The European Central Bank has already been striking a more positive tone, highlighting that risks to the outlook have become “less pronounced.” More signs of improving momentum came Thursday when the European Commission reported a marked rise in sentiment in January, led by manufacturing and construction.
There’s still plenty that could test the European economy’s resilience.
Trade risks have returned to the fore with the U.S. renewing threats last week to raise duties on imports of cars from the EU, and France only narrowly avoiding American tariffs on wine and cheese in a dispute over digital taxation. New risks are also emerging, notably including how much the spread of the deadly coronavirus drags on the Chinese and global economies.

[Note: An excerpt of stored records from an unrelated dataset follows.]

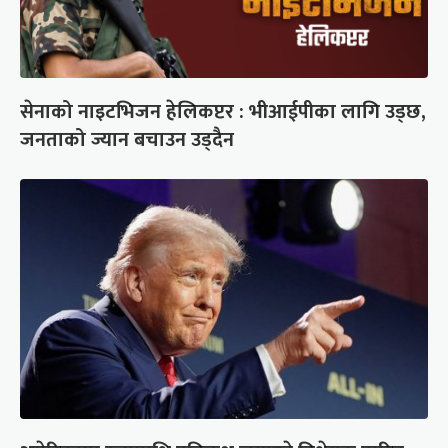
सेनाको नाइटभिजन हेलिकप्टर : भीआईपीका लागि उड्छ,
जनताको ज्यान बचाउन उड्दैन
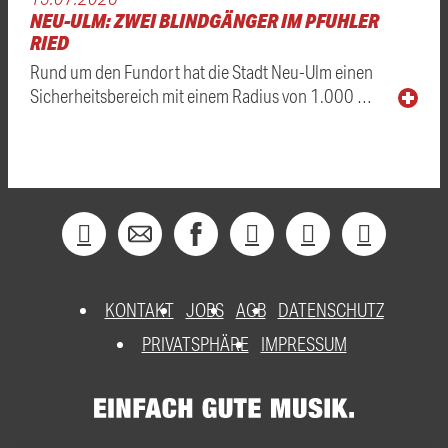
NEU-ULM: ZWEI BLINDGÄNGER IM PFUHLER
RIED
Rund um den Fundort hat die Stadt Neu-Ulm einen
Sicherheitsbereich mit einem Radius von 1.000 …
KONTAKT
JOBS
AGB
DATENSCHUTZ
PRIVATSPHÄRE
IMPRESSUM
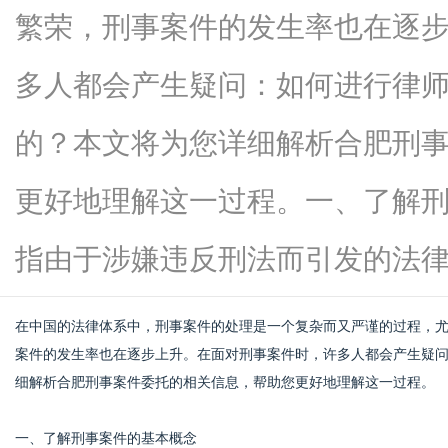
繁荣，刑事案件的发生率也在逐
多人都会产生疑问：如何进行律
百
的？本文将为您详细解析合肥刑
更好地理解这一过程。一、了解
指由于涉嫌违反刑法而引发的法律纠..
在中国的法律体系中，刑事案件的处理是一个复杂而又严谨的过程，
科
案件的发生率也在逐步上升。在面对刑事案件时，许多人都会产生疑
细解析合肥刑事案件委托的相关信息，帮助您更好地理解这一过程。
一、了解刑事案件的基本概念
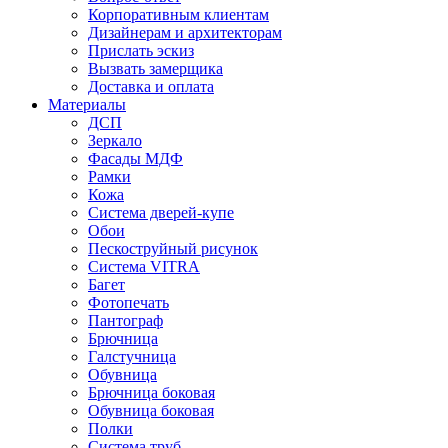
Корпоративным клиентам
Дизайнерам и архитекторам
Прислать эскиз
Вызвать замерщика
Доставка и оплата
Материалы
ДСП
Зеркало
Фасады МДФ
Рамки
Кожа
Система дверей-купе
Обои
Пескоструйный рисунок
Система VITRA
Багет
Фотопечать
Пантограф
Брючница
Галстучница
Обувница
Брючница боковая
Обувница боковая
Полки
Система труб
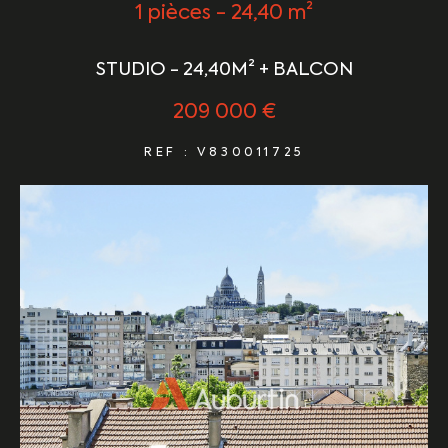
1 pièces - 24,40 m²
STUDIO - 24,40M² + BALCON
209 000 €
REF : V830011725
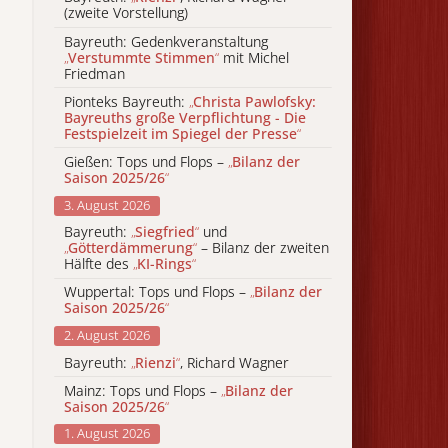
(zweite Vorstellung)
Bayreuth: Gedenkveranstaltung
„
Verstummte Stimmen
“
mit Michel
Friedman
Pionteks Bayreuth:
„
Christa Pawlofsky:
Bayreuths große Verpflichtung - Die
Festspielzeit im Spiegel der Presse
“
Gießen: Tops und Flops –
„
Bilanz der
Saison 2025/26
“
3. August 2026
Bayreuth:
„
Siegfried
“
und
„
Götterdämmerung
“
– Bilanz der zweiten
Hälfte des
„
KI-Rings
“
Wuppertal: Tops und Flops –
„
Bilanz der
Saison 2025/26
“
2. August 2026
Bayreuth:
„
Rienzi
“
, Richard Wagner
Mainz: Tops und Flops –
„
Bilanz der
Saison 2025/26
“
1. August 2026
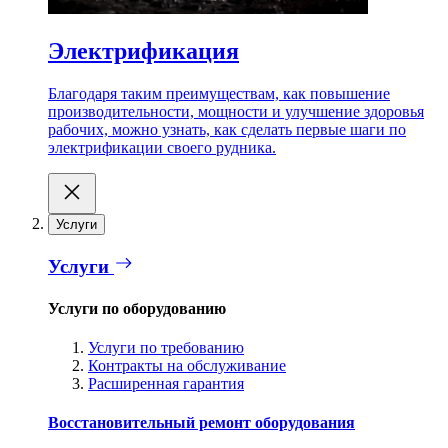
Электрификация
Благодаря таким преимуществам, как повышение
производительности, мощности и улучшение здоровья
рабочих, можно узнать, как сделать первые шаги по
электрификации своего рудника.
Услуги
Услуги
Услуги по оборудованию
Услуги по требованию
Контракты на обслуживание
Расширенная гарантия
Восстановительный ремонт оборудования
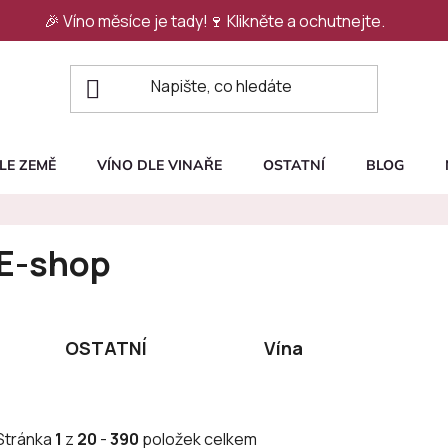
🎉 Víno měsíce je tady!🍷
Klikněte a ochutnejte.
LE ZEMĚ
VÍNO DLE VINAŘE
OSTATNÍ
BLOG
E-shop
OSTATNÍ
Vína
Stránka
1
z
20
-
390
položek celkem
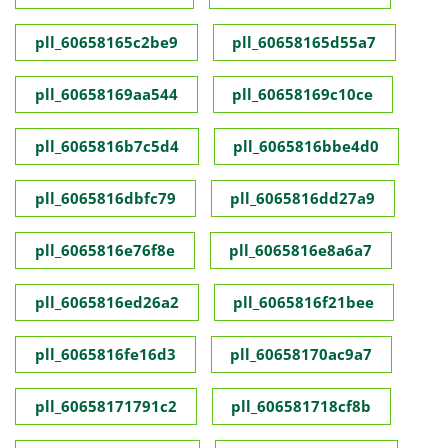
pll_60658165c2be9
pll_60658165d55a7
pll_60658169aa544
pll_60658169c10ce
pll_6065816b7c5d4
pll_6065816bbe4d0
pll_6065816dbfc79
pll_6065816dd27a9
pll_6065816e76f8e
pll_6065816e8a6a7
pll_6065816ed26a2
pll_6065816f21bee
pll_6065816fe16d3
pll_60658170ac9a7
pll_60658171791c2
pll_606581718cf8b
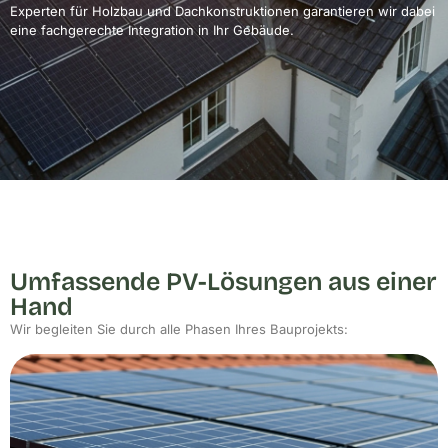
Experten für Holzbau und Dachkonstruktionen garantieren wir dabei
eine fachgerechte Integration in Ihr Gebäude.
Umfassende PV-Lösungen aus einer
Hand
Wir begleiten Sie durch alle Phasen Ihres Bauprojekts:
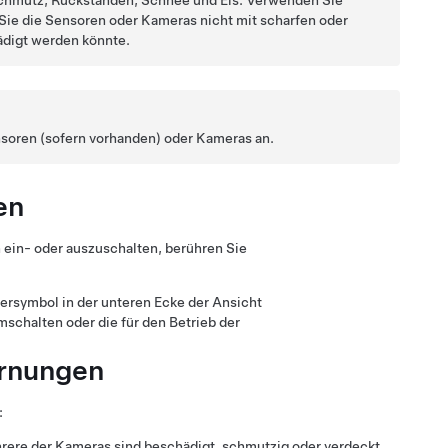
Schmutz, Rückständen, Schnee und Eis. Verwenden Sie
Sie die
Sensoren oder
Kameras nicht mit scharfen oder
ädigt werden könnte.
nsoren
(sofern vorhanden)
oder
Kameras an.
en
 ein- oder auszuschalten, berühren Sie
rsymbol in der unteren Ecke der Ansicht
schalten oder die für den Betrieb der
arnungen
:
rere der Kameras sind beschädigt, schmutzig oder verdeckt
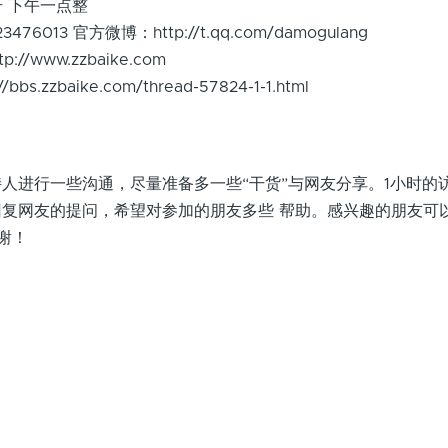
2号 下午一点整
013 官方微博：http://t.qq.com/damogulang
//www.zzbaike.com
s.zzbaike.com/thread-57824-1-1.html
进行一些沟通，尽量准备多一些“干货”与网友分享。1小时的
复网友的提问，希望对参加的朋友多些 帮助。感兴趣的朋友可
谢！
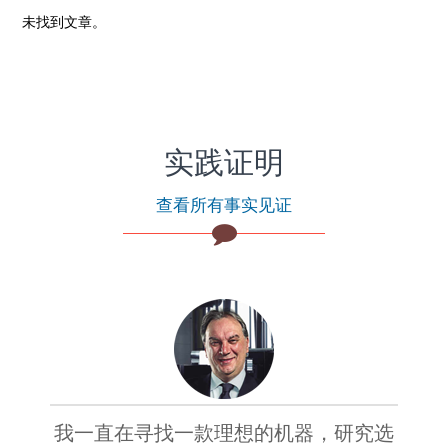
未找到文章。
实践证明
查看所有事实见证
我一直在寻找一款理想的机器，研究选
自从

French cognac maker Remy Cointreau has already sounded a note of caution over the impact of the virus on its business in China. The company ditched its guidance for the year.
At home, French companies are also facing headwinds from prolonged transport strikes. Retailer Casino Guichard Perrachon SA pointed to the disruption as a reason for cutting its profit forecast earlier in January, and the tourism sector is also expected to suffer.
GDP figures for the whole of the euro area will be published later Friday. Economists expect growth to have slowed to 0.2% in the fourth quarter.
In the U.S., the economy grew at a 2.1% annualized pace in the fourth quarter, matching the previous period, though consumer spending growth weakened and business investment declined.